M. Askani ne saisit pas pourquoi en revanche il faudrait renoncer aux grands concepts théologiques: « Vous critiquez beaucoup des termes comme le jugement dernier, le péché, le royaume de Dieu. Mais chacun de ces concepts contient une question. Le jugement dernier ? est-ce que le monde finira comme ça, sans aucune parole ? Un grand athée que j'admire beaucoup, Jean-Paul Sarte, a dit que : 'L'idée la plus insupportable est qu'il n'y aurait jamais un jugement final sur le monde.' »
Il poursuit avec le péché, « un autre grand concept, mais qui comporte une question. Y a-t-il un pardon? Qui me permet de recommencer, malgré le poids qui pèse sur moi? »

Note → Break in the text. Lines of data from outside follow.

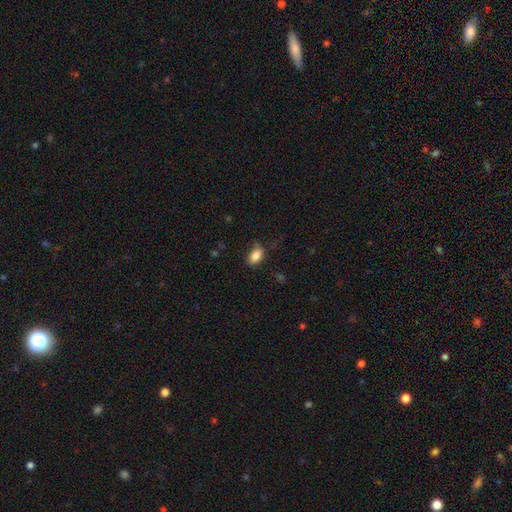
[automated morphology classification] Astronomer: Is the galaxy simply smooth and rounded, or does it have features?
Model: smooth — 86%.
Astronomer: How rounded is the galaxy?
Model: in between — 89%.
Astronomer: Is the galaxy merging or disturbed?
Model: none — 74%.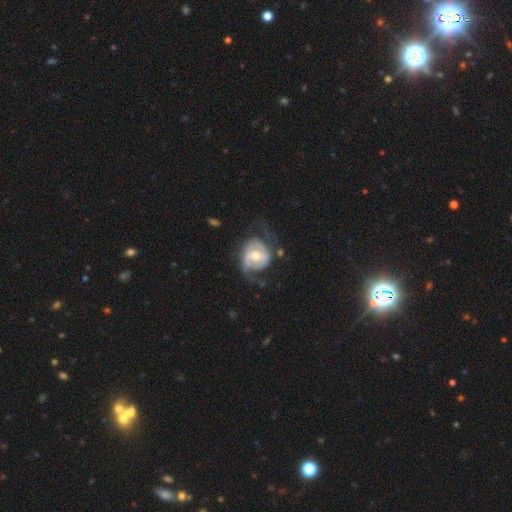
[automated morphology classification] This is likely a featured or disk galaxy (77%). It is clearly not viewed edge-on (97%). Bar: possibly no (52%). Spiral arm pattern: clearly yes (87%). Spiral arm count: likely 2 (62%). Spiral winding: marginally medium (38%). Central bulge: likely moderate (67%). Merging: possibly none (48%).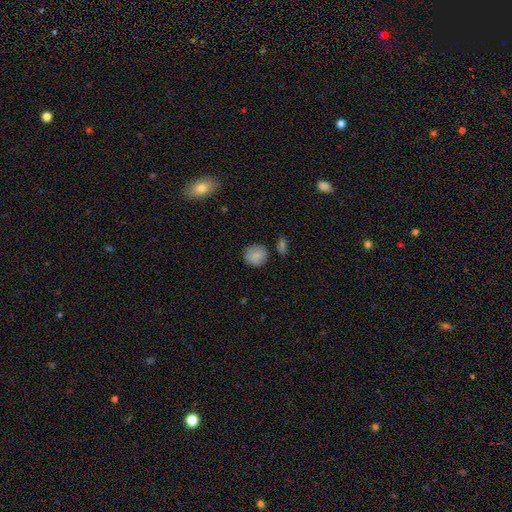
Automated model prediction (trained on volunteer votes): Morphology: type=smooth (82%); roundness=round (84%); merging=none (76%).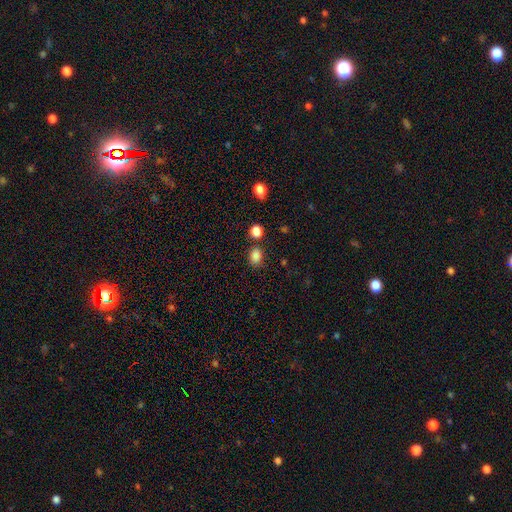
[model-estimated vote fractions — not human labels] smooth-or-featured: smooth: 85% | star or artifact: 11% | featured or disk: 4%
  how-rounded: in between: 59% | round: 40% | cigar-shaped: 1%
  merging: none: 76% | minor disturbance: 12% | merger: 9% | major disturbance: 4%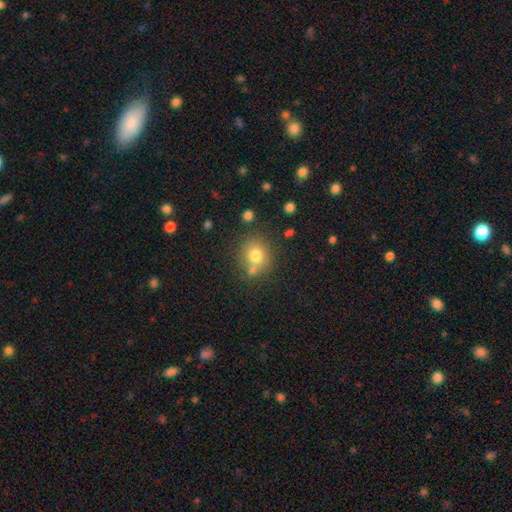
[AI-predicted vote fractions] A smooth galaxy with no disk features (75%) that is round (79%). Merging: none (66%).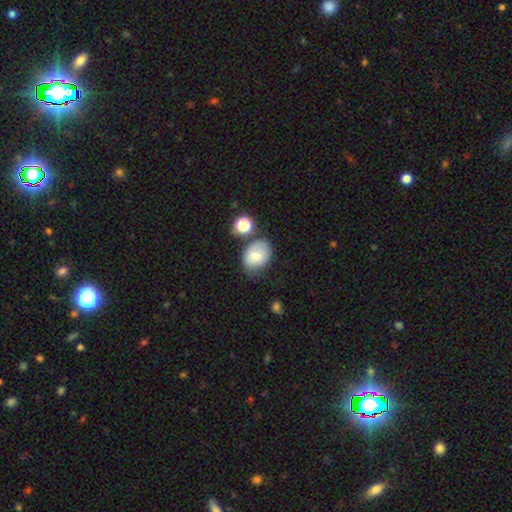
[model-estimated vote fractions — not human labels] Overall: smooth (73%). How rounded: in between (64%; round 35%). Merging: none (54%; minor disturbance 26%).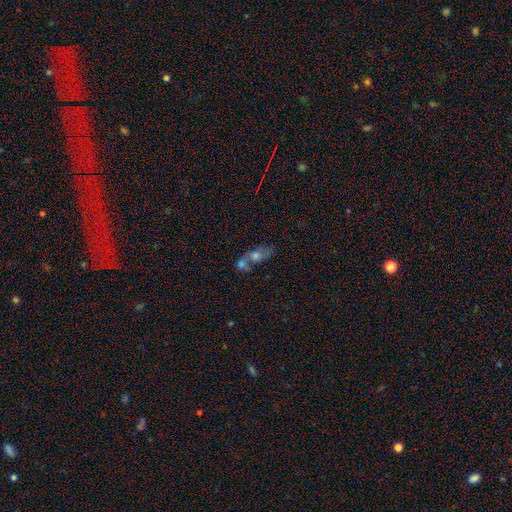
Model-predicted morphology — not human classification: type=smooth (49%); merging=merger (62%).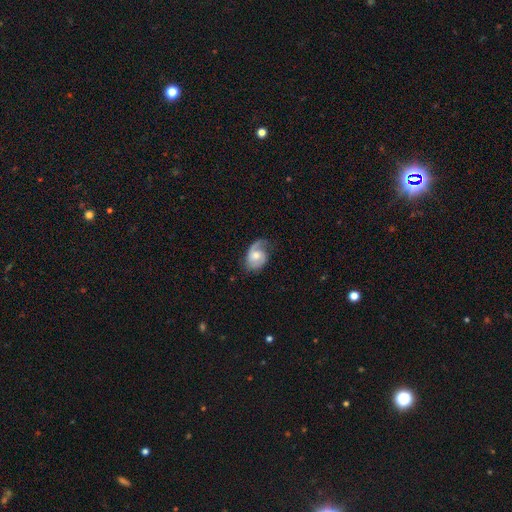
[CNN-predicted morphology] Smooth or featured?
  - featured or disk: 71% *
  - smooth: 23%
  - star or artifact: 6%
Edge-on disk?
  - no: 97% *
  - yes: 3%
Bar?
  - no: 58% *
  - weak: 35%
  - strong: 6%
Spiral arms?
  - yes: 92% *
  - no: 8%
Spiral winding?
  - medium: 43% *
  - loose: 31%
  - tight: 27%
Spiral arm count?
  - 2: 55% *
  - 1: 36%
  - can't tell: 7%
  - 3: 1%
  - 4: 1%
  - more than 4: 1%
Bulge size?
  - moderate: 60% *
  - small: 23%
  - large: 12%
  - none: 4%
  - dominant: 1%
Merging?
  - none: 55% *
  - minor disturbance: 27%
  - major disturbance: 17%
  - merger: 2%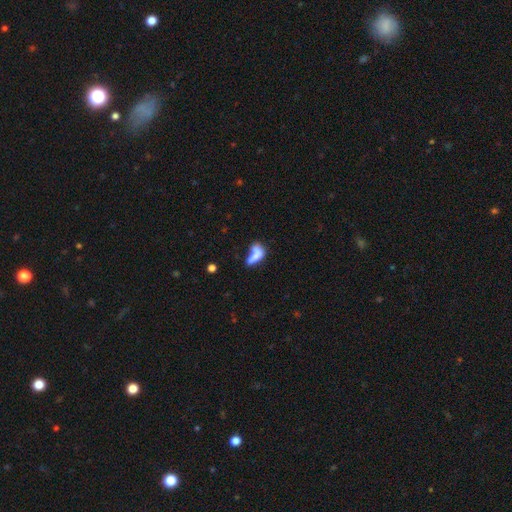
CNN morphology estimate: smooth-or-featured: smooth: 64% | featured or disk: 25% | star or artifact: 10%
  how-rounded: in between: 66% | cigar-shaped: 27% | round: 6%
  merging: merger: 41% | none: 24% | major disturbance: 20% | minor disturbance: 16%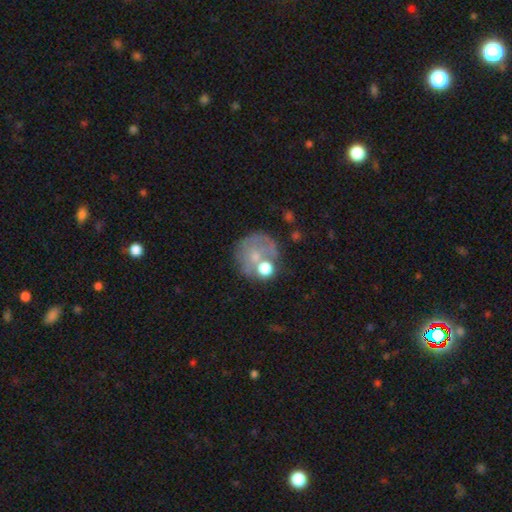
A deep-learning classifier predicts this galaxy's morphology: Smooth or featured? smooth (46%)
Merging? none (49%)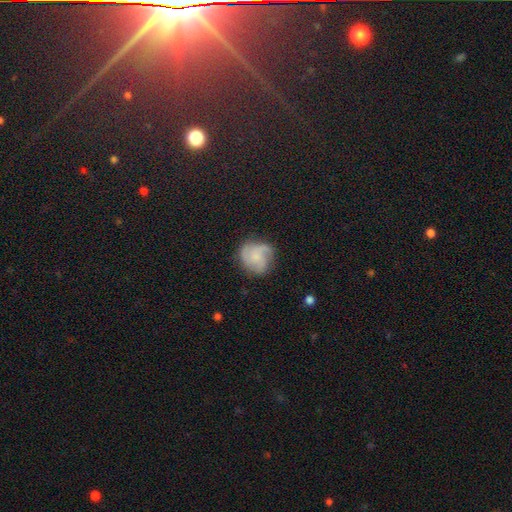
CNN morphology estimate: A featured or disk galaxy (61%) with no bar (76%), 3 (58%) medium (47%) spiral arms (92%) and a small central bulge (46%). Merging: none (67%).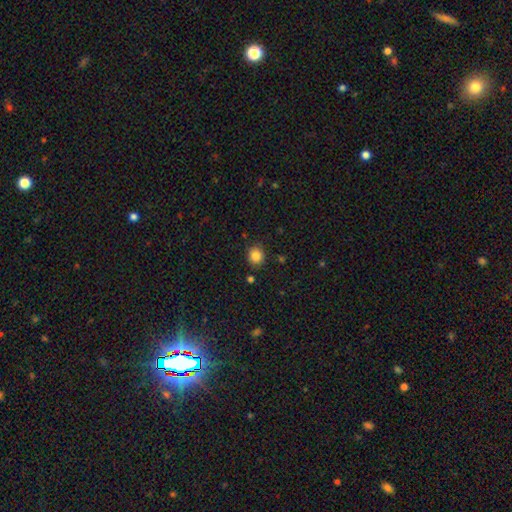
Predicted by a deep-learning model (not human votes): This is clearly a smooth galaxy (84%). How rounded: clearly round (83%). Merging: clearly none (86%).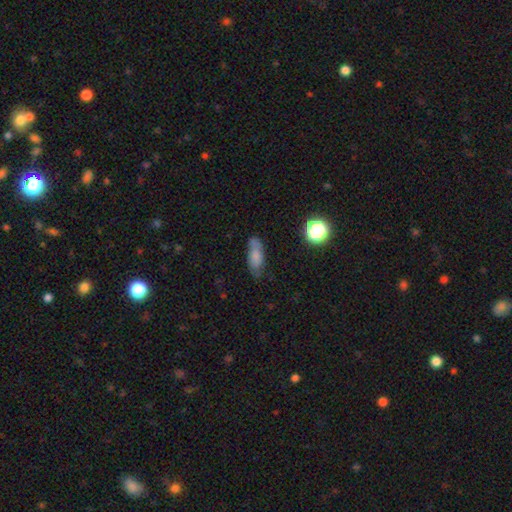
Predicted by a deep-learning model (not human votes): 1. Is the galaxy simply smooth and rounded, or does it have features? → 70% smooth, 20% featured or disk, 10% star or artifact.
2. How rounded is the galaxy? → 73% in between, 22% cigar-shaped, 4% round.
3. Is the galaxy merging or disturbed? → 63% none, 27% minor disturbance, 8% major disturbance, 3% merger.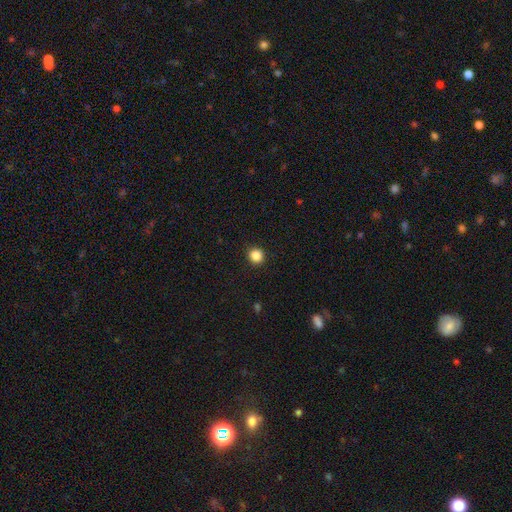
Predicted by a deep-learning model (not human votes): Morphology: type=smooth (86%); roundness=round (91%); merging=none (92%).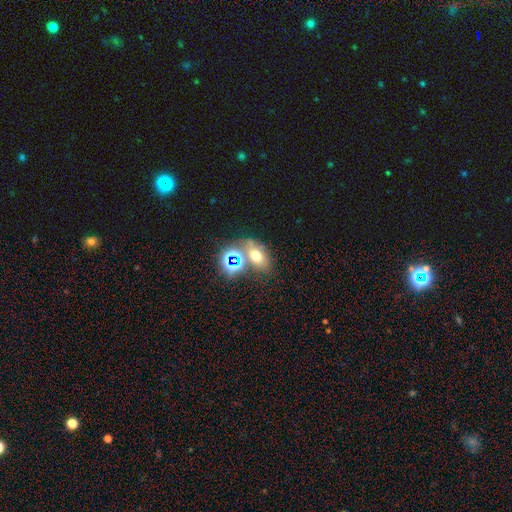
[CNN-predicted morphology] smooth_or_featured: smooth (p=0.53) [alt: star or artifact p=0.31]
how_rounded: in between (p=0.71) [alt: round p=0.27]
merging: none (p=0.53) [alt: merger p=0.28]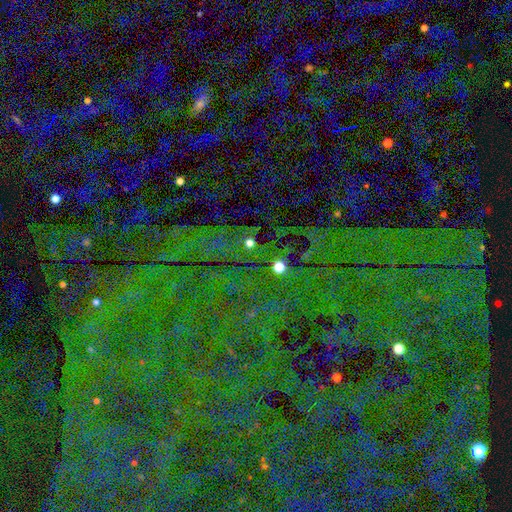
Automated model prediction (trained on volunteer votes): A star or artifact, not a galaxy (81%).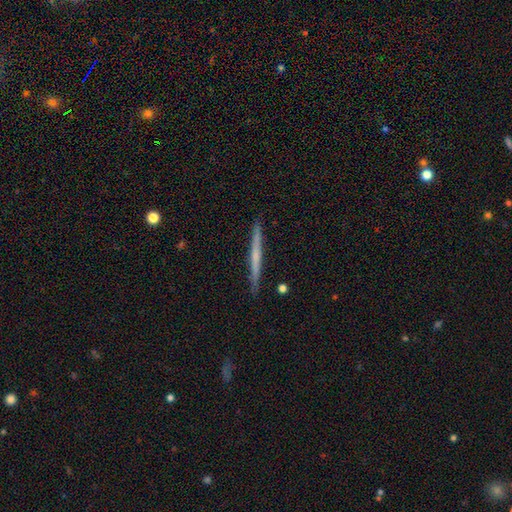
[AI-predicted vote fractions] featured or disk 54%, smooth 41%, star or artifact 6%. Down the decision tree: edge-on disk — yes (98%); edge-on bulge — none (76%); merging — none (91%).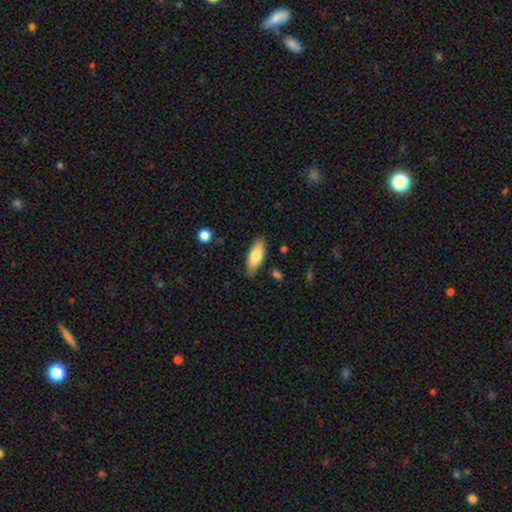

« Si l'on revient à la question de l'existence de Dieu, vous dites dans votre livre que 'Dieu n'existe pas', et vous le répétez. Le théologien allemand Dietrich Bonhoeffer dit aussi dans un de ses livres que 'Dieu n'existe pas', mais il le dit une fois. C'est une remise en question qui me semble très importante. Pour qu'on ne prenne pas Dieu comme une entité faisant partie de ce monde. Mais à l'inverse, à force de répéter que 'Dieu n'existe pas', c'est aussi une façon de vouloir le maîtriser. »
« Et si 'Dieu n'existe pas', il n'est jamais un vis-à-vis pour l'homme. Il n'existe tout simplement pas. Ou il est transformé dans une entité qui nous accompagne, qui est l'expression pure de nos expériences. Mais jamais il n'est l'autre pôle extérieur. »
M. Askani reprend son souffle et se demande : « Mais n'est-ce pas la dignité, la force la foi chrétienne d'oser croire en une force extérieure. Une extériorité qui n'est pas seulement en phase avec nous. Qui nous contredit peut-être, qui nous remet en question. Mais qui par contre, peut aussi être appelée par nous? »
Après près une heure d'échange entre M. Hendrikse et M. Askani, les personnes dans la salle interviennent. Un homme d'un certain âge prend la parole : « Votre livre m'a fasciné. En le lisant, je pensais au bon berger qui va chercher sa brebis perdue. Je crois qu'aujourd'hui, trop souvent, dans nos Eglises, on s'occupe des brebis qui veulent bien encore rester, mais que la majorité sont des brebis perdues auxquelles s'adresse probablement votre livre.
« Etes-vous chrétien? » demande une autre personne. Klaas Hendrikse n'esquive pas la question. « Je suis pasteur dans une Eglise chrétienne. J'ai grandi dans un environnement chrétien. C'est plus ou moins une coïncidence. Mais je ne me sens pas chrétien. Car cela impliquerait que le christianisme a quelque chose de spécial que les autres n'ont pas. Et cela je n'y crois pas. »
Un dernier participant intervient : « Je suis allé vous écouter prêcher en Hollande. J'ai trouvé votre culte traditionnel, sauf votre prédication. » Klaas Hendrikse rit devant la remarque. « Aimeriez-vous changer votre culte? votre Eglise? « Oui, bien sûr, j'aimerais le changer, répond-il en faisant siffler le « Yesssssss » dans l'espace genevois. « Dans la dernière partie de mon livre, je rêve de l'Eglise du futur. Et c'est plutôt frustrant de ne pas être en mesure de mettre cela en oeuvre. Mais je ne peux pas faire cela tout seul. J'ai besoin du soutien de ma communauté. »
- M. Hendrikse a publié son livre « Croire en un Dieu qui n'existe pas. Manifeste d'un pasteur athée » en 2007 (en français chez Labor et Fides, 2011). Celui-ci a rencontré un succès important avec des thèses iconoclastes à tel point que son Eglise a hésité à le licencier. Il n'a pu rester en place que grâce au soutien de ses paroissiens.
- Klaas Hendrikse revient en Suisse romande le 27 septembre. On pourra l'entendre à l'Espace culturel des Terreaux à Lausanne.